So far we’ve been talking about measure theory, which is nice to study just for the sake of measuring things, but when we talk about functions and measurements, we generally want to know the integral.  The Riemann integral was wonderful because of its simplicity in defining it: you have a big sheet of wavy paper (the total area under a function) and you keep slicing the pieces until they look like rectangles — once they look sufficiently close to a rectangle, just use length-times-width, and add up all the rectangles.  This is one interpretation of the Riemann integral, and, for the most part, it works wonderfully.  But there are many functions where it fails miserably.  This is where Lebesgue takes over.

So what’s different about Lebesgue?  While Riemann cuts apart the domain, Lebesgue says, "Okay, how large is the set of x-values that have the range value c\in {\mathbb R}?"  Specifically, we cut up the function into sets which have the same range value, then multiply that range value with the measure of the set. 

As an example, take the step function f defined on, say, [-10,10] such that f(x) = 1 for 0\leq x < 1 and f(x) = 2 for 1\leq x < 2 and f(x) = 0 elsewhere.  The Lebesgue integral will say, "Where does f take on the value 0?  Well, [-10,0)\cup(2,10] which has measure of 18.  Since the value is 0, we have 18\cdot 0 = 0, so this contributes nothing to the integral.  Where does f take on the value 1?  On [0,1), which has a measure 1.  So this contributes 1\cdot 1 to the integral.  Similarly, the function takes on a value 2 onn [1,2), this has measure 1, so this contributes 1\cdot 2 to the integral.  No other values are taken on, so this integral is 0 + 1 + 2 = 3."

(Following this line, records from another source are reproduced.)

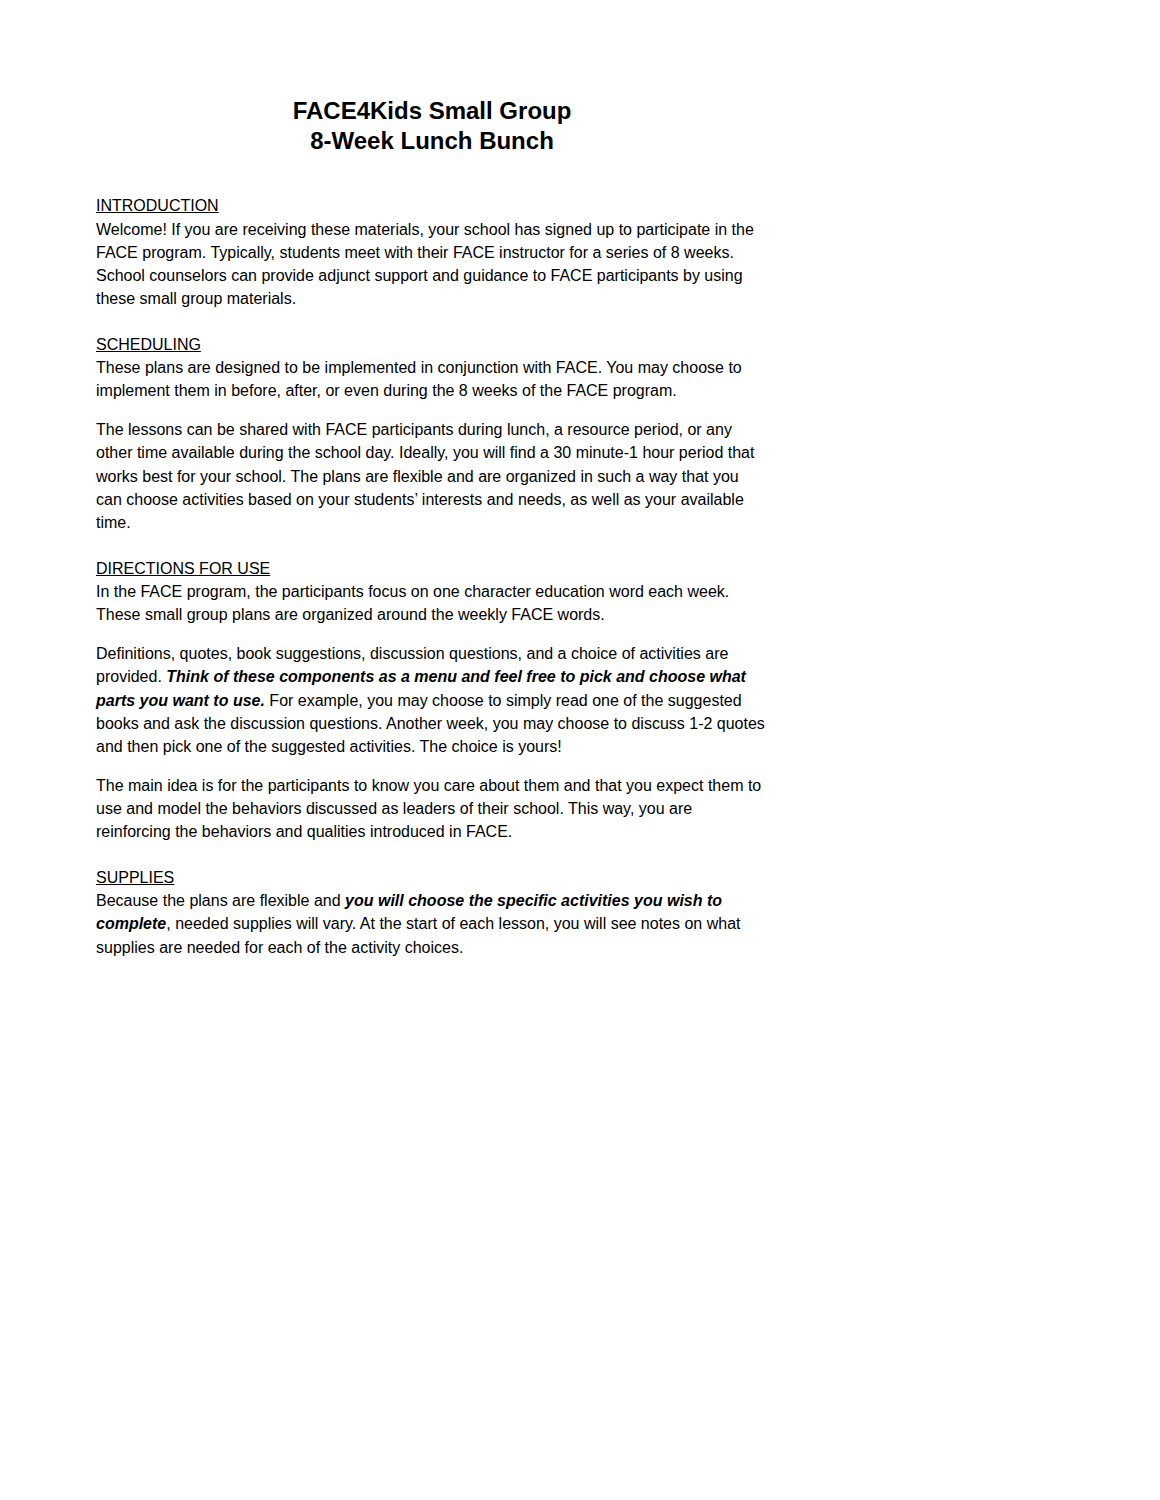FACE4Kids Small Group
8-Week Lunch Bunch
INTRODUCTION
Welcome! If you are receiving these materials, your school has signed up to participate in the FACE program. Typically, students meet with their FACE instructor for a series of 8 weeks. School counselors can provide adjunct support and guidance to FACE participants by using these small group materials.
SCHEDULING
These plans are designed to be implemented in conjunction with FACE. You may choose to implement them in before, after, or even during the 8 weeks of the FACE program.
The lessons can be shared with FACE participants during lunch, a resource period, or any other time available during the school day. Ideally, you will find a 30 minute-1 hour period that works best for your school. The plans are flexible and are organized in such a way that you can choose activities based on your students’ interests and needs, as well as your available time.
DIRECTIONS FOR USE
In the FACE program, the participants focus on one character education word each week. These small group plans are organized around the weekly FACE words.
Definitions, quotes, book suggestions, discussion questions, and a choice of activities are provided. Think of these components as a menu and feel free to pick and choose what parts you want to use. For example, you may choose to simply read one of the suggested books and ask the discussion questions. Another week, you may choose to discuss 1-2 quotes and then pick one of the suggested activities. The choice is yours!
The main idea is for the participants to know you care about them and that you expect them to use and model the behaviors discussed as leaders of their school. This way, you are reinforcing the behaviors and qualities introduced in FACE.
SUPPLIES
Because the plans are flexible and you will choose the specific activities you wish to complete, needed supplies will vary. At the start of each lesson, you will see notes on what supplies are needed for each of the activity choices.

This extremely simple example shows the difference between Riemann and Lebesgue at the most fundamental level.  To do Riemann would be much easier in this case: it’s just adding up the rectangles.


There is a slight hitch at this point. Suppose we naively tried to apply what we’ve just said to a more complex function like f(x) = x defined, say, on [0,2].  We know (because this forms a triangle) that the area should be 2.  At every number between [0,2] in the range, though, the function only takes on the value at a single point which has measure 0.  Thus, every one of these contributes 0 to the integral; and the sum of 0’s will be 0.  So the integral is 0?  That’s not right!

The problem here is that we must define the Lebesgue integral for functions which take on simple functions (which take on a countable number of values) and somehow approximate more general functions.  As we know, a function is measurable if and only if there is a sequence of simple functions which converge uniformly to it; and this will give us the means to integrate general (measurable) functions: we will take the integrals of each element of the sequence, and then define that limit to be the integral of the measurable function.  A number of questions will arise instantly, like, "Does this work?  Does this make sense?  Is this well-defined?", all of which can easily be put down with the elegant slashing of our proof-swords. 

So, let’s get down to it.


The Lebesgue Integral and Simple Functions.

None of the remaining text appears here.